Or, sur le continent européen qui fut, durant deux millénaires, le lieu de son épanouissement, la nation est en train de disparaître – à l’occasion d’un retournement historique majeur à propos duquel Jean-Louis Harouel avance une hypothèse très pertinente. Selon lui, le « véritable génie du christianisme » a été d’établir une séparation du politique et du religieux fondée sur le précepte christique : « Rendez à César ce qui est à César, et à Dieu ce qui est à Dieu. » Les obligations religieuses ne concernaient que les personnes, seules appelées à faire leur salut éternel ; les personnes, pas les États, pour lesquels, selon la formule latine, « le salut du peuple est la loi suprême » et qui, même très chrétiens, n’avaient pas à rougir de leur égoïsme national ni à renoncer à la « raison d’État » lorsque le bien de la nation était en jeu. Préoccupé par le seul salut des âmes, le christianisme permet donc une séparation des genres, donc une forme de laïcité. En revanche, le « post-christianisme » qui lui a succédé en Europe depuis la seconde moitié du XXe siècle instaure une totale confusion. En effet, tandis que les personnes ont très largement abandonné leurs convictions religieuses et se complaisent dans un hédonisme décomplexé , les préceptes évangéliques – « Aime ton prochain comme toi-même », « Tends la joue gauche lorsqu’on te frappe sur la droite », etc. – sont désormais considérés comme applicables aux États. Ceux-ci doivent ainsi apprendre à subordonner leurs propres intérêts, même vitaux, à la fraternité universelle, à une non-discrimination élevée au rang de norme sacrée, à la poursuite de la paix perpétuelle et au principe de « l’amour de l’autre poussé jusqu’à la haine de soi ». Le post-christianisme repose sur l’oubli de la leçon séculaire selon laquelle les chemins de la sanctification individuelle sont suicidaires pour un État, en même temps que criminels et forcément injustes pour sa population.

Pour sauver la nation et l’immense trésor qui s’y rattache, il faut donc, explique Harouel, oser aller à contre-courant, répudier le « post-christianisme », et adopter à sa place le modèle juif – autrement dit, celui d’un État-nation « à la vigueur identitaire exemplaire ». À ce propos, l’auteur, qui est par ailleurs l’un des maîtres contemporains de l’histoire des institutions, rappelle que les nations de l’Europe médiévale furent conçues sur le modèle de l’État hébreu de l’Ancien Testament : le cas étant particulièrement net pour l’État français, qui a su tirer très précocement de la Bible « l’armature doctrinale de son édification » – qu’il s’agisse du sacre du roi ou du rapport très intime entre le chef et la nation qu’il dirige, rapport impliquant notamment que seul un prince français peut monter sur le trône.
Le modèle proposé par Harouel a donc le mérite insigne d’être indemne de ce « post-christianisme » où s’est engluée l’Europe : l’État d’Israël refuse en effet de considérer comme dépassées les notions d’indépendance et d’identité, et il admet sans restriction l’usage des moyens nécessaires pour les défendre. C’est ainsi qu’ Israël apparaît à ses yeux comme « le seul État européen à avoir conservé un contenu national précis et qui continue à se comporter en véritable État », c’est-à-dire, en État dont « la seule raison d’être » est le service de la nation.

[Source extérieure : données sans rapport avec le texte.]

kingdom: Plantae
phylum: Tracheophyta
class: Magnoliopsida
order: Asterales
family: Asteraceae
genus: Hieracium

En somme, conclut Jean-Louis Harouel, « pour revivre pleinement, les nations européennes doivent retrouver ce qui fut jadis la part juive de leur identité chrétienne : l’aptitude à la fierté et l’amour de soi comme groupement humain particulier ». C’est ainsi, et pas autrement, qu’elles pourront « reprendre place dans l’histoire, dont elles étaient sorties ».

Revenir à la nation, Jean-Louis Harouel,  éditions Jean-Cyrille Godefroy.

Photo : Michel GILE/SIPA/00680868_000001.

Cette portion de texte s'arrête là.